**PROBLEM DESCRIPTION**
Copy out the listing that follows, exactly, without its pictures.

**SUPPLIED DATA**
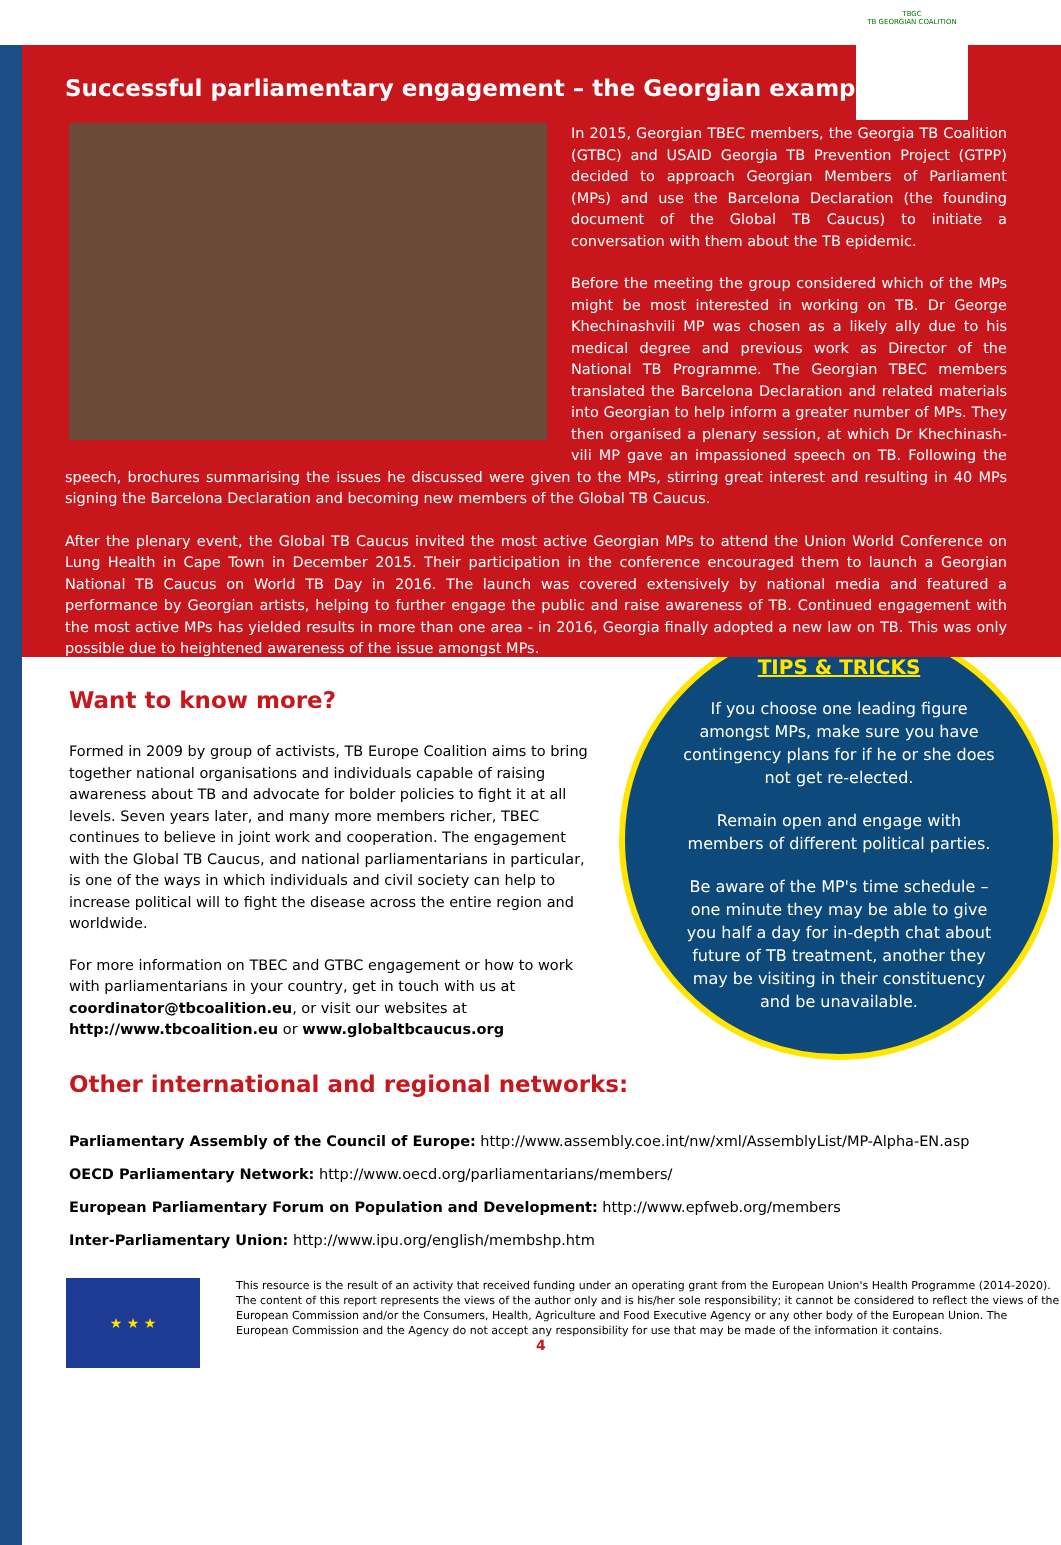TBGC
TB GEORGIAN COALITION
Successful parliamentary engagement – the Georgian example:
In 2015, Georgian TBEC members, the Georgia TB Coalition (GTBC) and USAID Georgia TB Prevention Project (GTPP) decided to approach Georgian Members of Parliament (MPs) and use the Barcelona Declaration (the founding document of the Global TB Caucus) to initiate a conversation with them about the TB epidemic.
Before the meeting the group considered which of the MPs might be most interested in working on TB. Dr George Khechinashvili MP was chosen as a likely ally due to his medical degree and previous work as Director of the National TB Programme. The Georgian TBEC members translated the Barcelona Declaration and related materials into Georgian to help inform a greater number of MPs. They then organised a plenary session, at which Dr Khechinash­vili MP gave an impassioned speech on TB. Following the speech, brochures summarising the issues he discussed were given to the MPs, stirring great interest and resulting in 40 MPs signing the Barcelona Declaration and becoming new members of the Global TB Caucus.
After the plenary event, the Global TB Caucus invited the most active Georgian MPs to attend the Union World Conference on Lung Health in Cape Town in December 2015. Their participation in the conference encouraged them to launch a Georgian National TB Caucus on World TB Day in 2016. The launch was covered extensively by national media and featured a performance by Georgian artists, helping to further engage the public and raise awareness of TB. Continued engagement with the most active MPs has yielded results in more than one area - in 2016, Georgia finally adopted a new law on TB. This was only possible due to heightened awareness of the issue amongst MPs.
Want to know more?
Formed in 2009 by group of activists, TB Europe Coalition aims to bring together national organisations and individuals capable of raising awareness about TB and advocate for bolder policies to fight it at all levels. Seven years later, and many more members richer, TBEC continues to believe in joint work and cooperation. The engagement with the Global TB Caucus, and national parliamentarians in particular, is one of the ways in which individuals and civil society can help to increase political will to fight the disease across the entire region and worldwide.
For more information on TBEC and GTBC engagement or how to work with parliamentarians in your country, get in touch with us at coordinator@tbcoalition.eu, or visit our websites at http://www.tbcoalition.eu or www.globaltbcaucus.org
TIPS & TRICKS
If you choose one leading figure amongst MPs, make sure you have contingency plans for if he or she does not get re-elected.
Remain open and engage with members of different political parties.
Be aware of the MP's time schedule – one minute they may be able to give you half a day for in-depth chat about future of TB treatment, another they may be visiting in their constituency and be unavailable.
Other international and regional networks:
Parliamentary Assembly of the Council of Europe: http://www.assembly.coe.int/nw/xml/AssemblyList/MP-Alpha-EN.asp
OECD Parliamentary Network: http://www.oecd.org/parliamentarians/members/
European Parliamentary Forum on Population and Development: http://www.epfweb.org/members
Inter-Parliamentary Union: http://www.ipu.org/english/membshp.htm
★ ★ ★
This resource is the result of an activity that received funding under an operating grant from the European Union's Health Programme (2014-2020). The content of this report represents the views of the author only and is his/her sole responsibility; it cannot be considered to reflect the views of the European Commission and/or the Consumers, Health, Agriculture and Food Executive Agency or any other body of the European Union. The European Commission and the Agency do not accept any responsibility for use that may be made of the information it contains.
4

**ANSWER SECTION**
TBGC
TB GEORGIAN COALITION
Successful parliamentary engagement – the Georgian example:
In 2015, Georgian TBEC members, the Georgia TB Coalition (GTBC) and USAID Georgia TB Prevention Project (GTPP) decided to approach Georgian Members of Parliament (MPs) and use the Barcelona Declaration (the founding document of the Global TB Caucus) to initiate a conversation with them about the TB epidemic.
Before the meeting the group considered which of the MPs might be most interested in working on TB. Dr George Khechinashvili MP was chosen as a likely ally due to his medical degree and previous work as Director of the National TB Programme. The Georgian TBEC members translated the Barcelona Declaration and related materials into Georgian to help inform a greater number of MPs. They then organised a plenary session, at which Dr Khechinash­vili MP gave an impassioned speech on TB. Following the speech, brochures summarising the issues he discussed were given to the MPs, stirring great interest and resulting in 40 MPs signing the Barcelona Declaration and becoming new members of the Global TB Caucus.
After the plenary event, the Global TB Caucus invited the most active Georgian MPs to attend the Union World Conference on Lung Health in Cape Town in December 2015. Their participation in the conference encouraged them to launch a Georgian National TB Caucus on World TB Day in 2016. The launch was covered extensively by national media and featured a performance by Georgian artists, helping to further engage the public and raise awareness of TB. Continued engagement with the most active MPs has yielded results in more than one area - in 2016, Georgia finally adopted a new law on TB. This was only possible due to heightened awareness of the issue amongst MPs.
Want to know more?
Formed in 2009 by group of activists, TB Europe Coalition aims to bring together national organisations and individuals capable of raising awareness about TB and advocate for bolder policies to fight it at all levels. Seven years later, and many more members richer, TBEC continues to believe in joint work and cooperation. The engagement with the Global TB Caucus, and national parliamentarians in particular, is one of the ways in which individuals and civil society can help to increase political will to fight the disease across the entire region and worldwide.
For more information on TBEC and GTBC engagement or how to work with parliamentarians in your country, get in touch with us at coordinator@tbcoalition.eu, or visit our websites at http://www.tbcoalition.eu or www.globaltbcaucus.org
TIPS & TRICKS
If you choose one leading figure amongst MPs, make sure you have contingency plans for if he or she does not get re-elected.
Remain open and engage with members of different political parties.
Be aware of the MP's time schedule – one minute they may be able to give you half a day for in-depth chat about future of TB treatment, another they may be visiting in their constituency and be unavailable.
Other international and regional networks:
Parliamentary Assembly of the Council of Europe: http://www.assembly.coe.int/nw/xml/AssemblyList/MP-Alpha-EN.asp
OECD Parliamentary Network: http://www.oecd.org/parliamentarians/members/
European Parliamentary Forum on Population and Development: http://www.epfweb.org/members
Inter-Parliamentary Union: http://www.ipu.org/english/membshp.htm
★ ★ ★
This resource is the result of an activity that received funding under an operating grant from the European Union's Health Programme (2014-2020). The content of this report represents the views of the author only and is his/her sole responsibility; it cannot be considered to reflect the views of the European Commission and/or the Consumers, Health, Agriculture and Food Executive Agency or any other body of the European Union. The European Commission and the Agency do not accept any responsibility for use that may be made of the information it contains.
4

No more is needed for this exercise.